I read it in Spanish first but I'd like to review it in English, due to weakness and faintness of heart. The main text of this book was originally written in German. It was translated first into English and then into Spanish, each translation printed with additional material from other authors in the same language.
The primary text explained why members of one church in Germany were selling their surplus property and other valuables, if any, and sharing their homes with people who needed help. In the early twentieth century there was a great deal of interest in, and sympathy for, the various forms of Communist and Socialist thought. Well-off Christians felt that in order to follow Jesus they needed to give up wealth and live on equal terms with the poor. Many efforts to do that have failed; many explanations have been written of why, as Rush Limbaugh put it, if you want to help poor people, the most important thing is not to be one of them. What Eberhard Arnold wrote proved to be, though Arnold did not know this, an explanation of one of the very few of these efforts that succeeded.
Arnold's congregation's attempt to live in "bruderhof," brotherhood, did not eliminate poverty, or prevent Nazism, or even spare Arnold's congregation from being banished from Germany by the Nazis. As radical pacifists the church members had to say that they would not serve any army in any way. This did not even make the exiles seem like desirable immigrants, and the terms on which they entered other countries, having left Germany, were not ideal. But over time, as they gained a reputation for being sincere hardworking people--who lived by vows, like monastic vows, except that couples were allowed to marry--they gained respect, too, and even converts. The Bruderhof grew from a congregation, a hundred years ago, to a growing denomination today.
Special contents of this book include an essay translated from English, by Thomas Merton, and one originally in Spanish, by Oscar Romero.
I don't believe that socialism on a national scale ever has worked, or ever will.
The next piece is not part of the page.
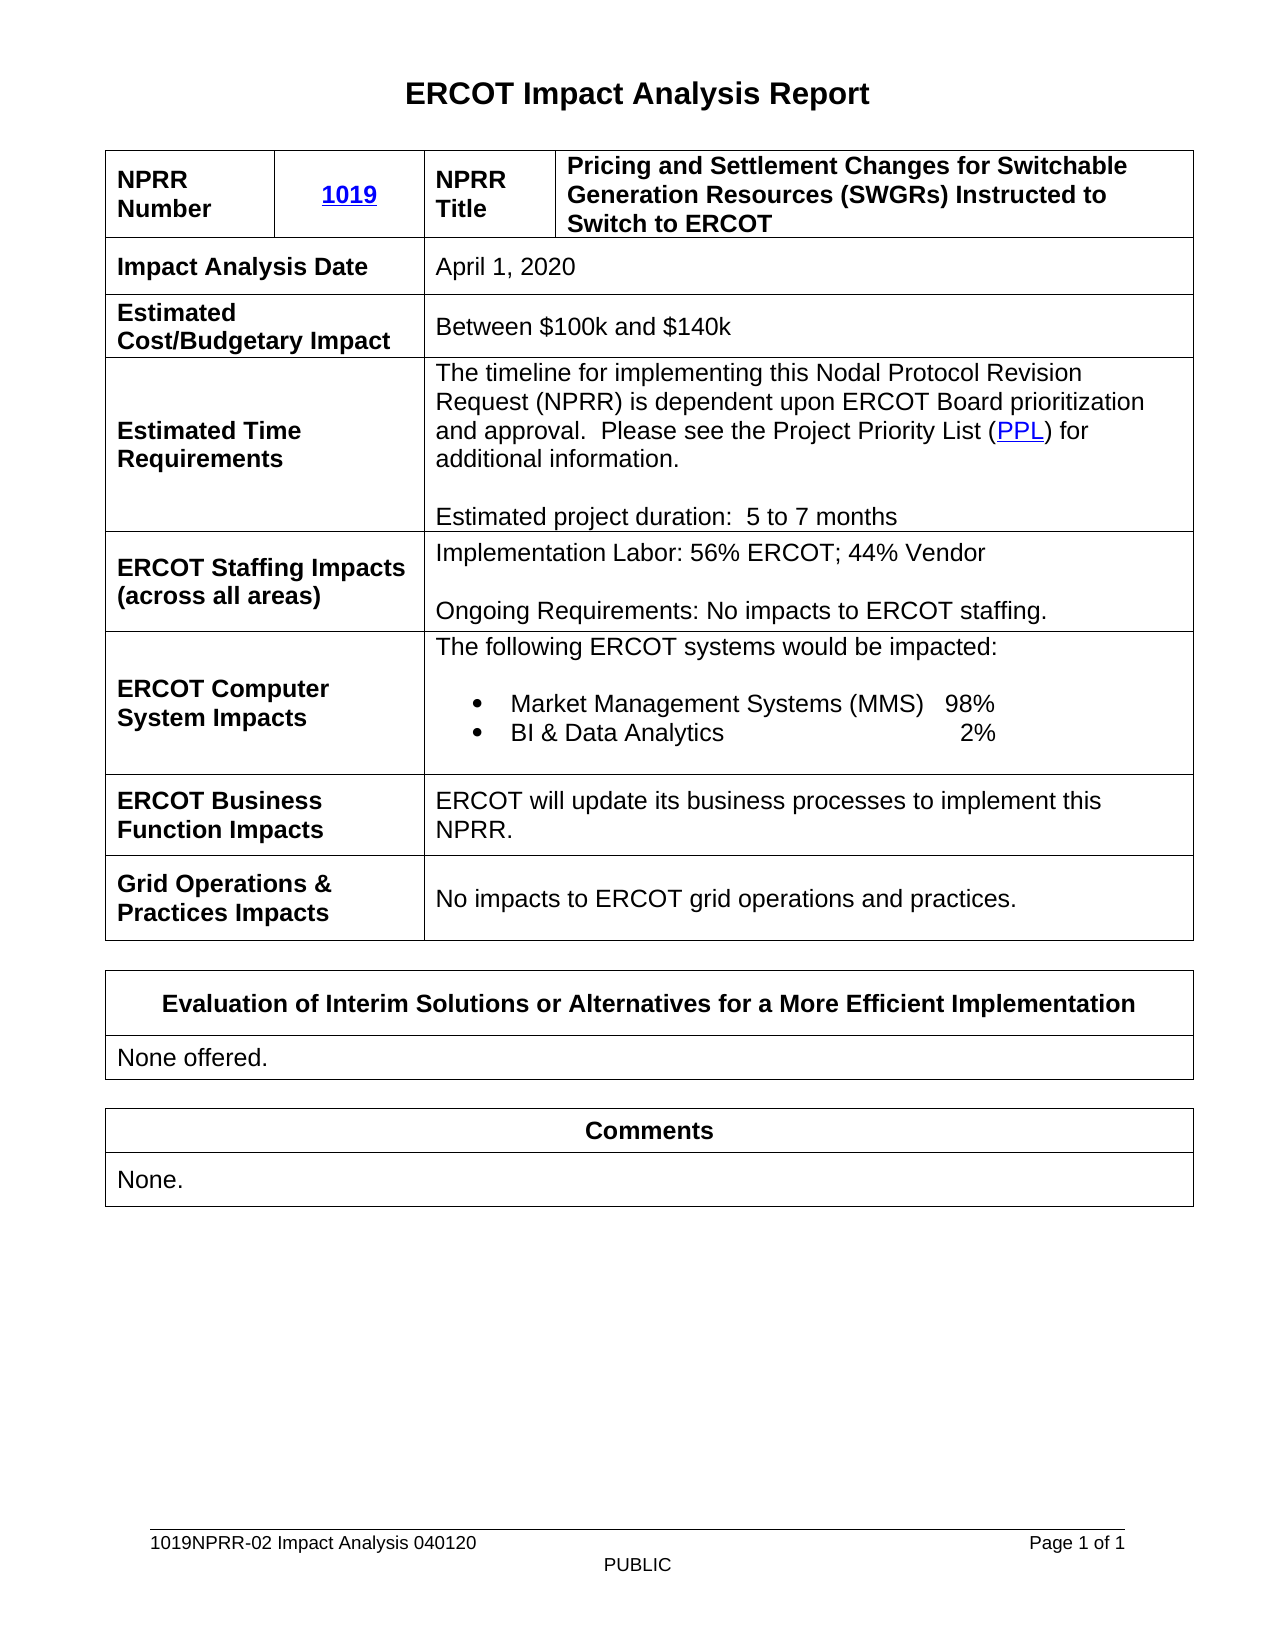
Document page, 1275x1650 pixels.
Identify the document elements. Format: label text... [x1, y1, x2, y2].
The lovely ideal of "from each according to ability, to each according to need" is difficult enough to achieve when everyone wants it, and no one wants another thing more. What socialists and communists dream of does, however, exist in the form of small voluntary communities of adults who want to live in such communities. They save money by pooling their resources and consequently are able to do more for their sick and aged than governments could do. Anyone interested in this idea should read Arnold's books. A community where the ideals of giving and sharing are made to work is a rare and beautiful thing.